The Milky Way is now a sphere (trust me)

We are bounded in a nutshell of Infinite space: Blog Post #6, Worksheet # 3.1, Problem #3: The Milky Way is now a sphere (wait for it)

3. Last time we approximated the shape of our Galaxy as a cylinder. This time it will be a sphere. If there are no other large-scale forces other than gravity (a good approximation in most galaxies), then an object’s orbit around the galactic center will be approximately circular.

(a) Show that Kepler’s 3^rd can be expressed in terms of the orbital frequency \(\Omega \equiv  2\pi / P \) (i.e. orbits/time) and the distance from the center  \[r^3 \Omega^2 = GM_{tot} \]

(b) Now, assume that the Milky Way has a spherical mass distribution – this is a good approximation when talking about the total mass distribution. Using what you learned from Problem 2 (Gravitational Shell Theorem), rewrite the above for an object orbiting a radius r from the center of the galaxy.

(c) Next, let’s call the velocity of this object at a distance r away from the center, \(v(r)\). Use Kepler’s Third Law as expressed above to derive \(v(r)\) for a mass m if the central mass is concentrated in a single point at the center (with mass \(M_{enc}\), in terms of \(M_{enc}\), \(G\), and \(r\). This is known as the Keplerian rotation curve. As you saw earlier, it describes the motion of the planets in the solar system, since the Sun has nearly all of the mass.

(a) First off, let us establish what, exactly, is Kepler’s third law. As described by: \[P^2 = \frac{4 \pi^2 a^3}{ GM_{tot}} , \] the equivalency states how, depending on the semi major axis of the ellipse of the rotation of the celestial body (a) and the total mass of the object, the period of rotation changes. This same description of orbital period (P) can be expressed in terms of the orbital frequency, the amount of rotations in a given time. Using the equation \[\Omega \equiv  2\pi / P , \] for orbital frequency \(\Omega\), \(P\) can be solved for and thus get: \[ P \equiv  2\pi / \Omega , \] which can now be placed directly into Kepler’s Third Law Equation: \[(2\pi / \Omega)^2 = \frac{4 \pi^2 a^3}{ GM_{tot}} , \] and now solved for when the orbit approximates a circle and thus the semi major axis a is also the r of the circle,

\[\frac {4\pi^2}{\Omega^2} = \frac{4 \pi^2 r^3}{ GM_{tot}} , \]
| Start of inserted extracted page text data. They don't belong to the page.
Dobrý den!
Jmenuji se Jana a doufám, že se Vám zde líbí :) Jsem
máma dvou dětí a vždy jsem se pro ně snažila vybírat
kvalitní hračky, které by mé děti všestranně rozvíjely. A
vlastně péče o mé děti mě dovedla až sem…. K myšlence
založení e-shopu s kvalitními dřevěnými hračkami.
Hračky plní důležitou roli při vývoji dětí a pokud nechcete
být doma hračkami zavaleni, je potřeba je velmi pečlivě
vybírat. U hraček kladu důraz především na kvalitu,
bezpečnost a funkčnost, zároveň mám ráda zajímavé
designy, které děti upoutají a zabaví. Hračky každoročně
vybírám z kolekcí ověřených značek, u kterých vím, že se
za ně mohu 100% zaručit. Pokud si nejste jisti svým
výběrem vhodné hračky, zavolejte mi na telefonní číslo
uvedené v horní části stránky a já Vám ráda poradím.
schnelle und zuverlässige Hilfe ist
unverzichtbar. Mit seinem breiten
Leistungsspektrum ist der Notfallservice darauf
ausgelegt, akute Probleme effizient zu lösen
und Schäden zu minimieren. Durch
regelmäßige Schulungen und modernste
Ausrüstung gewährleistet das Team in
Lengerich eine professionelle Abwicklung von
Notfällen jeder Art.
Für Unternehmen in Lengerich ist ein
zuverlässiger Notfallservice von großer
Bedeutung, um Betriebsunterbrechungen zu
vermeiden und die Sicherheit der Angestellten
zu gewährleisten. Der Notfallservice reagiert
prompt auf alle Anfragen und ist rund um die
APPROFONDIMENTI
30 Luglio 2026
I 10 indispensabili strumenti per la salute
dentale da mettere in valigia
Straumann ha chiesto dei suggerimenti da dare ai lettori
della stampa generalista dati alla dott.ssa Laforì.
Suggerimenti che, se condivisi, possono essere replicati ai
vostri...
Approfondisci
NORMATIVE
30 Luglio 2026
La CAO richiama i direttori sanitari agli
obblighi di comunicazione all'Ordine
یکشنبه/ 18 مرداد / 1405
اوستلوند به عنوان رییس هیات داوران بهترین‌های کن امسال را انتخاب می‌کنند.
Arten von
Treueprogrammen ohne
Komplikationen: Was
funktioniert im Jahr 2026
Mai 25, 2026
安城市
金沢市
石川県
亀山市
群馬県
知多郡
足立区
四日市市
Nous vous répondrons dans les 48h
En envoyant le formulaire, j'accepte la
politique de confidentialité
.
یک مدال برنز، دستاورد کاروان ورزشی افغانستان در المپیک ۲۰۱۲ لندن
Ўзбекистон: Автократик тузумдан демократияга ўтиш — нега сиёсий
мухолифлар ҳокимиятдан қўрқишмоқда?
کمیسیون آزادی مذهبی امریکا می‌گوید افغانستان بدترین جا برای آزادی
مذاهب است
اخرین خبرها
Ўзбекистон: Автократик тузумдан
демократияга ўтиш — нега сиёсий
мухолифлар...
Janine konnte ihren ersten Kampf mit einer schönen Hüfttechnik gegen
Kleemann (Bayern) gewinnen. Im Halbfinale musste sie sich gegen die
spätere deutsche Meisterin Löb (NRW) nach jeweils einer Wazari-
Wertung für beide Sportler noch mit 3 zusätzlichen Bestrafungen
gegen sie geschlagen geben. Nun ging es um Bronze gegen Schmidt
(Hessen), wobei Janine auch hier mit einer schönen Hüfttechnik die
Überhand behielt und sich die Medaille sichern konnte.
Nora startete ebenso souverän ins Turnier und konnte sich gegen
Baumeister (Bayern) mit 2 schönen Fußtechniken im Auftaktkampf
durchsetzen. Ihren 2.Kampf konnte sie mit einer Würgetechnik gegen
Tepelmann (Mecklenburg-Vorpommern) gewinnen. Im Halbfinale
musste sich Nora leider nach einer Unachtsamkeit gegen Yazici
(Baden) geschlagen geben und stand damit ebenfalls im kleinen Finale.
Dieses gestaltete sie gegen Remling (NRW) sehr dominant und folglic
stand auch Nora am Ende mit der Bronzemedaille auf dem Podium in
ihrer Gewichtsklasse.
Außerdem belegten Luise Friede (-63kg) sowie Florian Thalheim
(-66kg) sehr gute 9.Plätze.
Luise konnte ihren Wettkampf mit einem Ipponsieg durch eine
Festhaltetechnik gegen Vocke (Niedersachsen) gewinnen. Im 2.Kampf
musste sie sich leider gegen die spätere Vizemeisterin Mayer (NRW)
\(4 \pi ^2\) is canceled on both sides and figures are cross multiplied,

\[ GM_{tot} = r^3 \Omega^2 , \]

Which is identical to the original equation the problem asked us to prove.

\[r^3 \Omega^2 = GM_{tot} \]

(b) What this problem refers to is the Shell Theorem, a description of astrophysical phenomenon, specifically gravity when great amounts of matter exist in an area, from a particular perspective. The shell theorem explains how, when an object is found in concentric circles (spheres in 3 dimensions) which all have matter, and thus gravity, then the particular object will feel only the gravity of the masses (shells) that are more inward than his present position. Thus the gravity of outside shells is negligible if existent, and all the gravitational force is felt towards the center of the gravitational shells.

If this idea is extrapolated for a spherical galaxy (as the problem describes), then the gravity any observer feels is only towards the center of the spherical galaxy, not towards that which is farther away from the center than the observer. This becomes an alteration for Kepler’s Third law equation we just saw, changing the \(M_{tot}\) to \(M_{tot}  - M_{ext}\), and producing: \[r^3 \Omega^2 = G (M_{tot}  - M_{ext}), \], and now describing \(M_{tot}  - M_{ext}\) as the mass enclosed to the inner spherical shells \(M_{enc}\) we now have the equation:  \[r^3 \Omega^2 = GM_{enc}, \] relating the Shell Theorem to the rotation of an object from the center of the galaxy.

(c) Now, to obtain \(v(r)\), the equation must be reworked with the knowledge of orbital velocities as well. Orbital velocity \(\omega\), which is the same as \(v(r)\), is defined by: \[\omega = \frac {2\pi}{P} r.\] In this iteration of the equation, the \(r\) is specifically separated to illustrate how  the value of orbital frequency \(\Omega\) is clearly present in orbital velocity. The equation can now be re written as \[\omega = \Omega r,\] and can now be solved as \[\Omega = \frac{\omega}{ r}.\] Placed into the original Keplerian equation as:\[r^3 \Omega^2 = GM_{enc}, \] \[r^3 \left(\frac{\omega}{ r}\right)^2 = GM_{enc}, \] \[r \omega^2 = GM_{enc}, \] \[\omega^2 = \frac{GM_{enc}}{r}, \] \[ v(r)  = \left(\frac{GM_{enc}}{r}\right)^\frac{1}{2} . \] This is the formula for predicting rotation curves and speeds of a galaxy.